**EXCERPT PROVIDED:**
* START *

El Mundo, Roberto Arlt, and his Aguafuertes
Between 1890 and 1920 the social setting of Buenos Aires changed considerably. Mass immigration engendered population growth and the rise of the middle class precipitated a broad, more diversified reading public. El Mundo (1928) formed a part of a new style of journalism that emerged at the beginning of the twentieth century catering to this audience. The new "popular press" did not rely on a political party or a member of a ruling class for its continued existence. Instead, it was written and managed by professional journalists to represent the concerns of middle-and lower-class readers. These papers employed innovative techniques that departed from the more conservative style of La Prensa (1869) and La Nación (1870), such as the use of colloquial language, irony or sarcasm, as well as caricatures, illustrations, and high impact titles. Newcomers manifested a more intrepid attitude than their didactic and moderate predecessors.2
Fitting the profile of El Mundo's readership, Arlt also came from a middle-class family. Although he was the son of Germanic immigrants who relocated to Buenos Aires, Anne Saint Sauveur-Henn suggests Arlt had no contact with the abundant social institutions established for and by members of the Germanic community in the capital.3 The historian explains that his parents spoke Spanish with difficulty and concludes that he must have learned Spanish outside of the home. She also notes that Arlt's parents did not conserve his German language skills by enrolling him in one of the many German schools in the city. Unlike other artists, intellectuals, and writers of Germanic background, Arlt never wrote in German nor did he publish in Germanic presses; instead, he became fully integrated within circles of Argentine journalists, making a name for himself by 1930 ("Arlt y la emigración" 23–24). Arlt's identification with Argentina is significant for the comprehension of his Patagonian travel notes.
Roberto Retamoso and Andrea Pagni have examined key discursive features of Arlt's aguafuertes. Retamoso traces a strong presence of the writer in his texts, which is evident in their subjective nature and the use of the first person or the author's proper name. Furthermore, he contends that Arlt's travel notes can be read as autobiographical because they narrate the subject (Arlt) in space and time (305–06). Pagni argues that the journalist's aguafuertes create a pact of solidarity between Arlt and his readers where they share the same moral judgment. According to Pagni, the appellative gesture (ustedes) creates an imagined community with a common way of thinking, while the use of nosotros constructs a community with readers yet, excludes others ("El cínico" 164–65). These defining characteristics of Arlt's aguafuertes intimately link him to his texts as the subjective narrative voice.

* END *

**DATA SUPPLIED:**

* START *

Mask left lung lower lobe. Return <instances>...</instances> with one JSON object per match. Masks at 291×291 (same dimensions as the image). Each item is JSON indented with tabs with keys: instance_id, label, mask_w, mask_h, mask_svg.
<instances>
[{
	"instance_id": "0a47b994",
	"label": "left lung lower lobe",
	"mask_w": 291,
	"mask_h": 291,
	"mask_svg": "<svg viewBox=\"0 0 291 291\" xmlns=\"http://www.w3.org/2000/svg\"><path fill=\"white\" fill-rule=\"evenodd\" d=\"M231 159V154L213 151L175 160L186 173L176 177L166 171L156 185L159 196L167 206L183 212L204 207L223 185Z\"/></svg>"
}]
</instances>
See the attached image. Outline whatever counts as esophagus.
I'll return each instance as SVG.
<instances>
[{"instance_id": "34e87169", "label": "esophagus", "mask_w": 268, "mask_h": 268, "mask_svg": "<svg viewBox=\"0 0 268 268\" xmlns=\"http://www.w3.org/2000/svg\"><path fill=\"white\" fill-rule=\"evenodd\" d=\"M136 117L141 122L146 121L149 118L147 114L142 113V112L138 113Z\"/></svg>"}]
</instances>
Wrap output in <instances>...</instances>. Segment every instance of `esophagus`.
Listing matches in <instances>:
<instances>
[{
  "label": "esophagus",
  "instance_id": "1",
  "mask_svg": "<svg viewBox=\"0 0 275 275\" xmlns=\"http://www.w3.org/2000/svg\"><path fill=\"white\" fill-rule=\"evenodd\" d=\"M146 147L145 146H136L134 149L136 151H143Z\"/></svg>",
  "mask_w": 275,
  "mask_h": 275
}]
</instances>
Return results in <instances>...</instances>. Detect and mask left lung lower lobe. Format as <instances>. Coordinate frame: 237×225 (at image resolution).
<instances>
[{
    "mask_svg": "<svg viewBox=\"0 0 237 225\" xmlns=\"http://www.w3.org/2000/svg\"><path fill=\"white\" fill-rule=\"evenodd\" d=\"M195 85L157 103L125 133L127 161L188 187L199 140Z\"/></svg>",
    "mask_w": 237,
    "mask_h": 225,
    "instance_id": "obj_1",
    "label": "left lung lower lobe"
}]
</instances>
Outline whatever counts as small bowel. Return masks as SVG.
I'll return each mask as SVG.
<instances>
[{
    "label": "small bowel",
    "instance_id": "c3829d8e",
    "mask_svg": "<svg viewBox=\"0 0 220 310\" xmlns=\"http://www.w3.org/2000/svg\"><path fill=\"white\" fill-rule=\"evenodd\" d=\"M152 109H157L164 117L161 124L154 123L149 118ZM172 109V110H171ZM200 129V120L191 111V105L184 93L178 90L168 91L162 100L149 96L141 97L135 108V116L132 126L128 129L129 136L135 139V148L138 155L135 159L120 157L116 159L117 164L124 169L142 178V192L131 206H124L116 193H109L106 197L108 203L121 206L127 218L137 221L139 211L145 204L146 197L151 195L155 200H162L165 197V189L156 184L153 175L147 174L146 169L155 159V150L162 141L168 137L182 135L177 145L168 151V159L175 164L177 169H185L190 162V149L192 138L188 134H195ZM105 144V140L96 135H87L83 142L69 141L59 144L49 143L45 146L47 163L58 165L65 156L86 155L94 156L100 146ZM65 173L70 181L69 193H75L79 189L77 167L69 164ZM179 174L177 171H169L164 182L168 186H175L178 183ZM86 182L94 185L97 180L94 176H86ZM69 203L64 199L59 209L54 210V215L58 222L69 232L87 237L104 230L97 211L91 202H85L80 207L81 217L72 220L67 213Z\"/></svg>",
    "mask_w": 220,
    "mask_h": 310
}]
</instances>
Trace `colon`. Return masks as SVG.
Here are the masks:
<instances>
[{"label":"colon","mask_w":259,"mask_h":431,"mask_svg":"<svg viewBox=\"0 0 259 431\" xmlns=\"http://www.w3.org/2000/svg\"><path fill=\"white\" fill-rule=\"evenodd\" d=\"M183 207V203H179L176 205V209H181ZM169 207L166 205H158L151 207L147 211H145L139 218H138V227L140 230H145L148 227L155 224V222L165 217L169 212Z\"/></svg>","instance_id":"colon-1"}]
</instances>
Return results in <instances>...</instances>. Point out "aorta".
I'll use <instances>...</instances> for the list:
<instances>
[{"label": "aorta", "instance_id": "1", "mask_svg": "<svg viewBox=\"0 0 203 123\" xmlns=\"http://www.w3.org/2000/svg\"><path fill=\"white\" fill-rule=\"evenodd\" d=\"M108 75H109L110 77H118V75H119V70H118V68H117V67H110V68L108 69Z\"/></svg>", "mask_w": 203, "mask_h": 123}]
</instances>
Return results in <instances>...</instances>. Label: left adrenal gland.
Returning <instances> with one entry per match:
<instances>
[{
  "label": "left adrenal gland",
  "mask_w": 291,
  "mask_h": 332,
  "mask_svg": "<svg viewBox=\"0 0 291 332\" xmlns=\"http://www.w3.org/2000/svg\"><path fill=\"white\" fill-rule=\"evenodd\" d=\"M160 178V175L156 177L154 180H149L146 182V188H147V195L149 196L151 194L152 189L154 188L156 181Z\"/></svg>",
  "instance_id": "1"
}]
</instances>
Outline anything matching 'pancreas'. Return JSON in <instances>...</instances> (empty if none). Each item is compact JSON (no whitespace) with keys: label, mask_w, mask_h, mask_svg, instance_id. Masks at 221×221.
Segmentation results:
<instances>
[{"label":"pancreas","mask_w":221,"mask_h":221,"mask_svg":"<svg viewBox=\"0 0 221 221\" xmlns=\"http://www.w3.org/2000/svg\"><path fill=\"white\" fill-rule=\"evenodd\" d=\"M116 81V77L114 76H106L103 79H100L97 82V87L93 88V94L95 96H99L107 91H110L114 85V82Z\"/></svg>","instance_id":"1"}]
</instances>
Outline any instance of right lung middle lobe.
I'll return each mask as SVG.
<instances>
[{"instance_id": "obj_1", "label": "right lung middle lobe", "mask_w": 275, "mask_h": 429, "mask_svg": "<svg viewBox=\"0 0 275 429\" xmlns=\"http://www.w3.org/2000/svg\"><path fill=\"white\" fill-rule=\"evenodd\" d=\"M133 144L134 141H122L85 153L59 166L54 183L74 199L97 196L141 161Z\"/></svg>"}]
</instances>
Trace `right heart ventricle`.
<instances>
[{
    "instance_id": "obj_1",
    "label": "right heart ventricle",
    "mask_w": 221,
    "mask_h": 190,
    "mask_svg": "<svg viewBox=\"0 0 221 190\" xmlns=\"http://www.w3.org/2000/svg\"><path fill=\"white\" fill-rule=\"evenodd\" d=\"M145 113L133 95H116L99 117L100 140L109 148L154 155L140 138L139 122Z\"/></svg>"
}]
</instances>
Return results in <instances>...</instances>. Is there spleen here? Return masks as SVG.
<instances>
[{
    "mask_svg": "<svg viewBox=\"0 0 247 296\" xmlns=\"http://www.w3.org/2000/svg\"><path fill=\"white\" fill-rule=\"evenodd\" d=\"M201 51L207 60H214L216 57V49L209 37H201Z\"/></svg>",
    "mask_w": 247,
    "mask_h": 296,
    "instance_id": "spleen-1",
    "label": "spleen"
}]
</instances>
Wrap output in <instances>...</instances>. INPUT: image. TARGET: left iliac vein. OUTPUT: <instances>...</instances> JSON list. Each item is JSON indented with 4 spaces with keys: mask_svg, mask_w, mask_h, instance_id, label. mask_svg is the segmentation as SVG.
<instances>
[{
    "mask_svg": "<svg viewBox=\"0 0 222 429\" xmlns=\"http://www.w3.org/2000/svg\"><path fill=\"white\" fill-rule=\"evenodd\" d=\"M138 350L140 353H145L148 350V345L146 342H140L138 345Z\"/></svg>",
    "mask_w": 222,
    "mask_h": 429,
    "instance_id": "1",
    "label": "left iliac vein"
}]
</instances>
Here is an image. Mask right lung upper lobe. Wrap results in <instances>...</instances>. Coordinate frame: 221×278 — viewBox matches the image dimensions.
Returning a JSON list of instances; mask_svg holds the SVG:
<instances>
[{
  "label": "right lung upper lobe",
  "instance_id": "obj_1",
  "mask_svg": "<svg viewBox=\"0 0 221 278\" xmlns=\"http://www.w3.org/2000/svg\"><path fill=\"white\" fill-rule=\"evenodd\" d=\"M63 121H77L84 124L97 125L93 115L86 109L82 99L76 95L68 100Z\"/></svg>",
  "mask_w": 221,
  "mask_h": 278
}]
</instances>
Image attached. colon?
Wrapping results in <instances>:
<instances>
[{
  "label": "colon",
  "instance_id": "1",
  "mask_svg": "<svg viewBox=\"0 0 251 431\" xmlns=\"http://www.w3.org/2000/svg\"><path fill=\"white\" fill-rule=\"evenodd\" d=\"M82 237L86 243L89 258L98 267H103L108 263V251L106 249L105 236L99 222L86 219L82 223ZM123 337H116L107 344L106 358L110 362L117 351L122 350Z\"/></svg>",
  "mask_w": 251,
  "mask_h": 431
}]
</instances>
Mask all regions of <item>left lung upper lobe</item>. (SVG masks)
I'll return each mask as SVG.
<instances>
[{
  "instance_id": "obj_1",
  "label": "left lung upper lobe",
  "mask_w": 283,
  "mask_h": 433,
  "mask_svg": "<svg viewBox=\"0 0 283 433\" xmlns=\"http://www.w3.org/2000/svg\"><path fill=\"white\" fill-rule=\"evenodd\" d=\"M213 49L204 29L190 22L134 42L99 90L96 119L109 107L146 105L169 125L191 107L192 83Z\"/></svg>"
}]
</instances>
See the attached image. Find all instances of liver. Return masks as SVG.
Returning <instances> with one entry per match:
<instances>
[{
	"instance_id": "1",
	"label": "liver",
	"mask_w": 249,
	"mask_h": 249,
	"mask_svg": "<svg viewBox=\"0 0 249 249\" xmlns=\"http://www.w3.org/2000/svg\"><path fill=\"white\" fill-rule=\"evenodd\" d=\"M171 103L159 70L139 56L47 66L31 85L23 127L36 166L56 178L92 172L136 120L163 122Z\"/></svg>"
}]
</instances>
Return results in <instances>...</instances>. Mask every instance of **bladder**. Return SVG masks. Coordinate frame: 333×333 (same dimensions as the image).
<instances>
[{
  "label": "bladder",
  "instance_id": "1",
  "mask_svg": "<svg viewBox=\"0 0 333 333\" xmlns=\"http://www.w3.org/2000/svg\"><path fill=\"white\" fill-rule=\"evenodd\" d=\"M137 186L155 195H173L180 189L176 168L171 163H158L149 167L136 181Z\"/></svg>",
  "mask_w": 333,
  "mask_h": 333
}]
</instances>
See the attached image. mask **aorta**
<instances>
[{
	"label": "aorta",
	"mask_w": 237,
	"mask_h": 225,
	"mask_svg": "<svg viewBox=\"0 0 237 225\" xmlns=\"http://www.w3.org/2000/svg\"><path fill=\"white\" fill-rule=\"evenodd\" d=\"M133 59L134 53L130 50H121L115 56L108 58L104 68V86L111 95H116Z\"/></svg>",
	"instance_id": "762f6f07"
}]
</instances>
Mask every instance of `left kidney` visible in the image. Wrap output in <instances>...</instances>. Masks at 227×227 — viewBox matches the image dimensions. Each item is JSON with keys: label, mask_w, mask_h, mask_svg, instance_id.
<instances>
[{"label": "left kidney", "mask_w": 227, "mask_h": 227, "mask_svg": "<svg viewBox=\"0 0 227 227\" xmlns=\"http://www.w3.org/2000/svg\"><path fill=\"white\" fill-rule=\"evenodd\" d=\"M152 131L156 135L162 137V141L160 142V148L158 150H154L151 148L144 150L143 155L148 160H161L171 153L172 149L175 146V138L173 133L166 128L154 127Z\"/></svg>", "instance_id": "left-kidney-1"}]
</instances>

* END *

**EXERCISE GOAL:** In the excerpt about Roberto Arlt and El Mundo, which two newspapers had the more conservative style that the new popular press departed from?

**THE REPLY:** La Prensa (1869) and La Nación (1870).